Globally, the consistency of the proposed ‘solution’ can be questioned as it creates double standards for patent term protection inside and outside Europe. This could also lead to contradictions in for instance EU trade policies as the Commission has in trade negotiations with third countries been demanding that SPCs or equivalent are adopted in the target market and that such IP rights are enforced. Furthermore, by signaling to the rest of the world that the EU is reconsidering its IP incentives, the EU is defying its traditional staunch defense of high IP standards in WTO and WHO, which is likely to reinforce the discussion on access to medicines in those fora.
Within the EU, the IP incentives study and the adjusted the SPC Regulation proposal will most likely set the scene for the coming discussions on Intellectual Property incentives in other therapeutic areas, as a consultation and evaluation on the Orphan Medicines Regulation and the Paediatric Regulation are expected to be carried out over the next two years. The adjusted proposal on the SPC Regulation may have an impact on this forthcoming evaluation and consultation, as it first shows that EU IP incentives for the pharmaceutical industry are no longer “sacred cows”, and secondly, further put these intellectual property incentives at risk. This could be especially relevant for the Paediatric Regulation as it relates to the SPC Regulation by granting an additional 6-month extension to the initial SPC term if sufficient clinical research has been undertaken in paediatric populations.

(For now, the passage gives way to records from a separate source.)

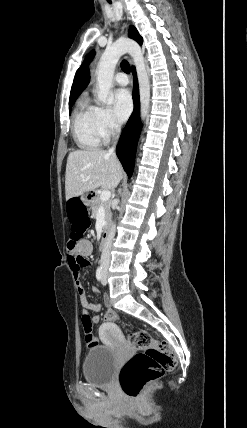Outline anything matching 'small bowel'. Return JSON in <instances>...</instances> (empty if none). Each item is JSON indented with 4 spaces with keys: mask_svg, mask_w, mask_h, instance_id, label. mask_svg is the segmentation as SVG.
I'll return each mask as SVG.
<instances>
[{
    "mask_svg": "<svg viewBox=\"0 0 247 428\" xmlns=\"http://www.w3.org/2000/svg\"><path fill=\"white\" fill-rule=\"evenodd\" d=\"M92 251H93L92 243L89 240L84 239L77 244V251L75 255H72L69 253L68 261L72 271L76 276H78V272L80 269L77 258L86 259L91 255ZM76 286H77L79 301L83 308L82 317H88L92 323H95V324L99 323L101 318L97 313L101 310V305L98 303H92L88 301L86 290L83 284L79 280L76 282ZM93 291L97 292V289L94 287ZM105 302L106 304H109V301L107 298H105ZM90 311L96 314L90 316L89 315Z\"/></svg>",
    "mask_w": 247,
    "mask_h": 428,
    "instance_id": "obj_1",
    "label": "small bowel"
}]
</instances>
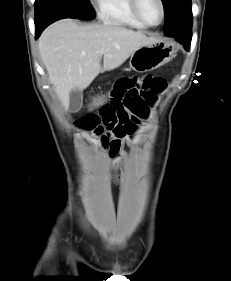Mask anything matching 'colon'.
<instances>
[{"label":"colon","mask_w":231,"mask_h":281,"mask_svg":"<svg viewBox=\"0 0 231 281\" xmlns=\"http://www.w3.org/2000/svg\"><path fill=\"white\" fill-rule=\"evenodd\" d=\"M108 100H109V92L94 97L90 102V106L93 108L100 107L103 104L107 103ZM115 179L118 181L120 179V176L118 174H115Z\"/></svg>","instance_id":"5ec220e1"}]
</instances>
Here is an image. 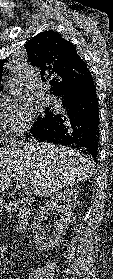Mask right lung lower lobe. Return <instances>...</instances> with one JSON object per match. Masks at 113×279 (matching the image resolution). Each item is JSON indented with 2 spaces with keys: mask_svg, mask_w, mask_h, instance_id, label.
<instances>
[{
  "mask_svg": "<svg viewBox=\"0 0 113 279\" xmlns=\"http://www.w3.org/2000/svg\"><path fill=\"white\" fill-rule=\"evenodd\" d=\"M63 111L52 112L43 123L30 129L41 142L80 149L95 160L99 147V105L91 72L74 90L65 92Z\"/></svg>",
  "mask_w": 113,
  "mask_h": 279,
  "instance_id": "obj_1",
  "label": "right lung lower lobe"
}]
</instances>
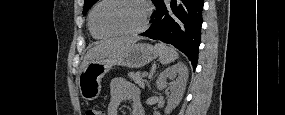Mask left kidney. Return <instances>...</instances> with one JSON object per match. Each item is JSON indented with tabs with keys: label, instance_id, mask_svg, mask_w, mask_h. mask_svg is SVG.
Returning <instances> with one entry per match:
<instances>
[{
	"label": "left kidney",
	"instance_id": "left-kidney-1",
	"mask_svg": "<svg viewBox=\"0 0 285 115\" xmlns=\"http://www.w3.org/2000/svg\"><path fill=\"white\" fill-rule=\"evenodd\" d=\"M168 89L170 90V96L168 98L167 107L165 108V113L169 114L182 100L183 94L185 92L186 83L188 80V68L187 66L179 62L166 70H164L157 79V88L162 90L167 88L166 79L176 78Z\"/></svg>",
	"mask_w": 285,
	"mask_h": 115
}]
</instances>
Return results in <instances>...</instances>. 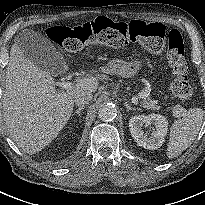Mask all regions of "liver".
Listing matches in <instances>:
<instances>
[{"mask_svg": "<svg viewBox=\"0 0 205 205\" xmlns=\"http://www.w3.org/2000/svg\"><path fill=\"white\" fill-rule=\"evenodd\" d=\"M5 82L3 116L11 138L28 154L57 137L79 93H92L98 87V78L88 74L77 78L71 88L56 90L53 77L32 63L17 43L11 47Z\"/></svg>", "mask_w": 205, "mask_h": 205, "instance_id": "liver-1", "label": "liver"}]
</instances>
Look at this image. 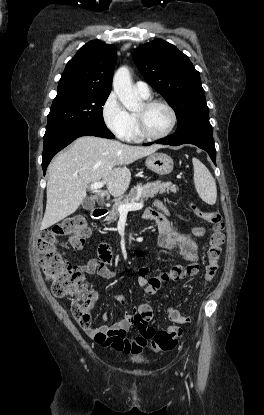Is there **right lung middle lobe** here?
<instances>
[{"label":"right lung middle lobe","mask_w":264,"mask_h":415,"mask_svg":"<svg viewBox=\"0 0 264 415\" xmlns=\"http://www.w3.org/2000/svg\"><path fill=\"white\" fill-rule=\"evenodd\" d=\"M108 96L107 93L57 95L48 114L44 138L80 125L104 126L102 106Z\"/></svg>","instance_id":"dd1d6c3e"}]
</instances>
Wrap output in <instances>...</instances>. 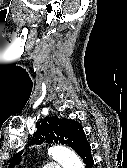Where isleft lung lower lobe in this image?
Returning a JSON list of instances; mask_svg holds the SVG:
<instances>
[{"mask_svg":"<svg viewBox=\"0 0 127 168\" xmlns=\"http://www.w3.org/2000/svg\"><path fill=\"white\" fill-rule=\"evenodd\" d=\"M77 154L83 159L86 168H91L94 165V161L91 155V146L87 140L81 144L77 150Z\"/></svg>","mask_w":127,"mask_h":168,"instance_id":"0a47b994","label":"left lung lower lobe"}]
</instances>
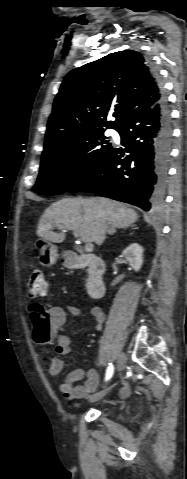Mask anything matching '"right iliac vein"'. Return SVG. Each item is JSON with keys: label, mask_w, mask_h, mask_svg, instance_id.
Segmentation results:
<instances>
[{"label": "right iliac vein", "mask_w": 187, "mask_h": 479, "mask_svg": "<svg viewBox=\"0 0 187 479\" xmlns=\"http://www.w3.org/2000/svg\"><path fill=\"white\" fill-rule=\"evenodd\" d=\"M125 363H126V357H125V355H124L123 353H121V354L118 356V360H117V369H118V371H121V370L123 369ZM110 389H111V387H108V388H106V389H104V390H102V391H100V392L94 394V395L90 398V400H91V401H97V400L101 399L102 397H104V396L110 391Z\"/></svg>", "instance_id": "right-iliac-vein-1"}]
</instances>
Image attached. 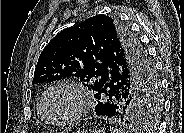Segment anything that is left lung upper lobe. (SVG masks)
Listing matches in <instances>:
<instances>
[{
  "instance_id": "left-lung-upper-lobe-1",
  "label": "left lung upper lobe",
  "mask_w": 184,
  "mask_h": 133,
  "mask_svg": "<svg viewBox=\"0 0 184 133\" xmlns=\"http://www.w3.org/2000/svg\"><path fill=\"white\" fill-rule=\"evenodd\" d=\"M110 60L118 62L127 78L117 118L133 125L154 120L160 110V85L153 62L117 17L96 15L59 32L41 52L32 84L75 76L96 93L107 81Z\"/></svg>"
}]
</instances>
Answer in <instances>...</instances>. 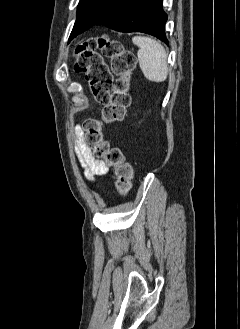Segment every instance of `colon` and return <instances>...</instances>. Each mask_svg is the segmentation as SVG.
Wrapping results in <instances>:
<instances>
[{
  "mask_svg": "<svg viewBox=\"0 0 240 329\" xmlns=\"http://www.w3.org/2000/svg\"><path fill=\"white\" fill-rule=\"evenodd\" d=\"M105 57L111 59V70ZM135 65L134 53L107 35L90 38L75 49V71L85 74L94 99L104 106L100 119L84 122V142L95 157L114 168L116 188L121 195L127 194L132 187L133 168L123 152L105 140L103 129L105 124L124 118L131 103Z\"/></svg>",
  "mask_w": 240,
  "mask_h": 329,
  "instance_id": "5ec220e1",
  "label": "colon"
}]
</instances>
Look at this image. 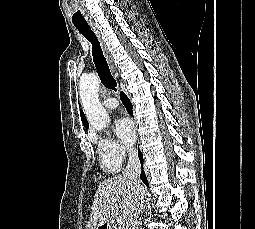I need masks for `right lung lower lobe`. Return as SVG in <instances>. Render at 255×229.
I'll use <instances>...</instances> for the list:
<instances>
[{"label":"right lung lower lobe","instance_id":"98d812e1","mask_svg":"<svg viewBox=\"0 0 255 229\" xmlns=\"http://www.w3.org/2000/svg\"><path fill=\"white\" fill-rule=\"evenodd\" d=\"M120 98H121V100H122L124 106L126 107V110L128 111V113H129L130 115H132V105H131L129 99L127 98V96H126L123 92H121V93H120ZM138 156H139V159H140L141 164L143 165V155H142V153H141L140 151L138 152ZM140 178L142 179V181H143L146 185H148V181H147V178H146V176H145L144 171H142V173H141V175H140Z\"/></svg>","mask_w":255,"mask_h":229}]
</instances>
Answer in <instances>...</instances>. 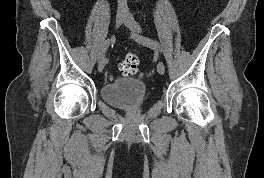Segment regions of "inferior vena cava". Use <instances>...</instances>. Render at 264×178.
Returning <instances> with one entry per match:
<instances>
[{"mask_svg":"<svg viewBox=\"0 0 264 178\" xmlns=\"http://www.w3.org/2000/svg\"><path fill=\"white\" fill-rule=\"evenodd\" d=\"M118 12L120 13H128V5L127 0H118Z\"/></svg>","mask_w":264,"mask_h":178,"instance_id":"obj_1","label":"inferior vena cava"}]
</instances>
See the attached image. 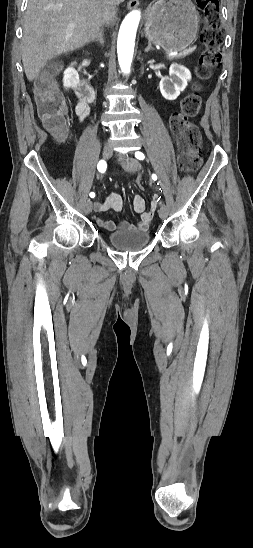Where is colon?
I'll list each match as a JSON object with an SVG mask.
<instances>
[{
  "label": "colon",
  "instance_id": "colon-1",
  "mask_svg": "<svg viewBox=\"0 0 253 548\" xmlns=\"http://www.w3.org/2000/svg\"><path fill=\"white\" fill-rule=\"evenodd\" d=\"M205 15V27L201 34L205 45L197 69L200 80L209 78L211 72L221 62L220 47L223 35L220 29V6L218 0H198ZM54 69H48L34 82V97L38 115L47 129L63 137L66 133L67 105L53 79ZM200 87L196 86L181 100L180 110L170 119V127L177 138L179 146V166L184 172H195L202 164L201 134L198 128L190 122L202 106ZM136 188L142 193L147 191L143 184V177L136 176Z\"/></svg>",
  "mask_w": 253,
  "mask_h": 548
}]
</instances>
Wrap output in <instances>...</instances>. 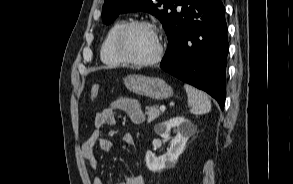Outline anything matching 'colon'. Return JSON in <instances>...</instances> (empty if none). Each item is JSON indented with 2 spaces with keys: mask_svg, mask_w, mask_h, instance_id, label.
<instances>
[{
  "mask_svg": "<svg viewBox=\"0 0 293 184\" xmlns=\"http://www.w3.org/2000/svg\"><path fill=\"white\" fill-rule=\"evenodd\" d=\"M100 92V85L99 84H94L92 87H91V91H90V98L92 101H94L98 94Z\"/></svg>",
  "mask_w": 293,
  "mask_h": 184,
  "instance_id": "1",
  "label": "colon"
}]
</instances>
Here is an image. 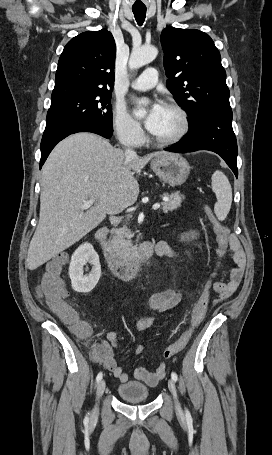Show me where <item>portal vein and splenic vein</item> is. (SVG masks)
<instances>
[{
	"label": "portal vein and splenic vein",
	"instance_id": "1",
	"mask_svg": "<svg viewBox=\"0 0 272 455\" xmlns=\"http://www.w3.org/2000/svg\"><path fill=\"white\" fill-rule=\"evenodd\" d=\"M94 203V200H88V201H85L82 205V209H88L90 208ZM160 207V204L159 203H156L153 205V210H157L158 208Z\"/></svg>",
	"mask_w": 272,
	"mask_h": 455
}]
</instances>
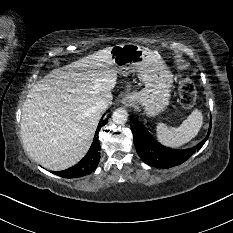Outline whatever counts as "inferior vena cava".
<instances>
[{
	"label": "inferior vena cava",
	"mask_w": 233,
	"mask_h": 233,
	"mask_svg": "<svg viewBox=\"0 0 233 233\" xmlns=\"http://www.w3.org/2000/svg\"><path fill=\"white\" fill-rule=\"evenodd\" d=\"M108 105L109 102H107L106 100H100L96 102V104L93 106V110L98 113H102L107 109Z\"/></svg>",
	"instance_id": "1"
}]
</instances>
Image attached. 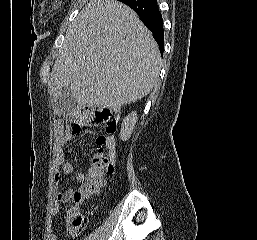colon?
Listing matches in <instances>:
<instances>
[{
    "label": "colon",
    "instance_id": "colon-1",
    "mask_svg": "<svg viewBox=\"0 0 257 240\" xmlns=\"http://www.w3.org/2000/svg\"><path fill=\"white\" fill-rule=\"evenodd\" d=\"M90 123L95 127H103L105 133H98L96 136L97 150L92 160V166L87 178L82 185L75 191L70 198L74 204H78L95 194L105 182V177L110 176L115 171L114 157L105 150L108 137L116 130V120L111 111L98 109L90 113ZM75 129H81L79 124L73 125ZM71 228L77 232L82 231L87 223L86 218L77 210L76 207L69 209Z\"/></svg>",
    "mask_w": 257,
    "mask_h": 240
}]
</instances>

The Commission wants to finalize the SPC Regulation in 2019, which is a very ambitious timeline, considering that the next European Parliament elections will take place in May next year, giving the current European Parliament and Commission leadership only one year to complete the process. There are still many uncertainties left in this political process, even on which committee in the European Parliament who may be leading on SPC proposal file, as well as how the intergovernmental negotiations in the Council will play out. So far it has been clear that the issue of the SPC proposal have divided countries between those with an originator and those with a non-originator pharmaceutical industry.
During these forthcoming processes, should EU Member States seek to reduce pharmaceutical IP incentives as advocated by some countries, the outcome may have counterproductive given that pharmaceutical companies would have to charge higher prices on their innovative products to recover R&D costs and make a revenue before patent terms expire, thereby increasing short-term costs. EU governments should therefore be careful in what they wish for in addressing IP incentives as the root of high drug prices.
With the decision to readjust the SPC Regulation, there is also an expression of something larger being at stake for the industry: namely that EU Member States are increasingly rethinking the current pharmaceutical R&D model (as seen with the decision of EU Member States to get rid of the Innovative Medicines Initiative, the largest Public-Private Partnership between the pharmaceutical sector and a public body in the next EU Research Framework Programme). Although the pharmaceutical R&D model has been challenged for a long time by certain public health NGOs, many of these questions are now being asked by European policy-makers. The innovative pharmaceutical industry may now have to suffer for having neglected to come up with more comprehensive answers to these questions earlier.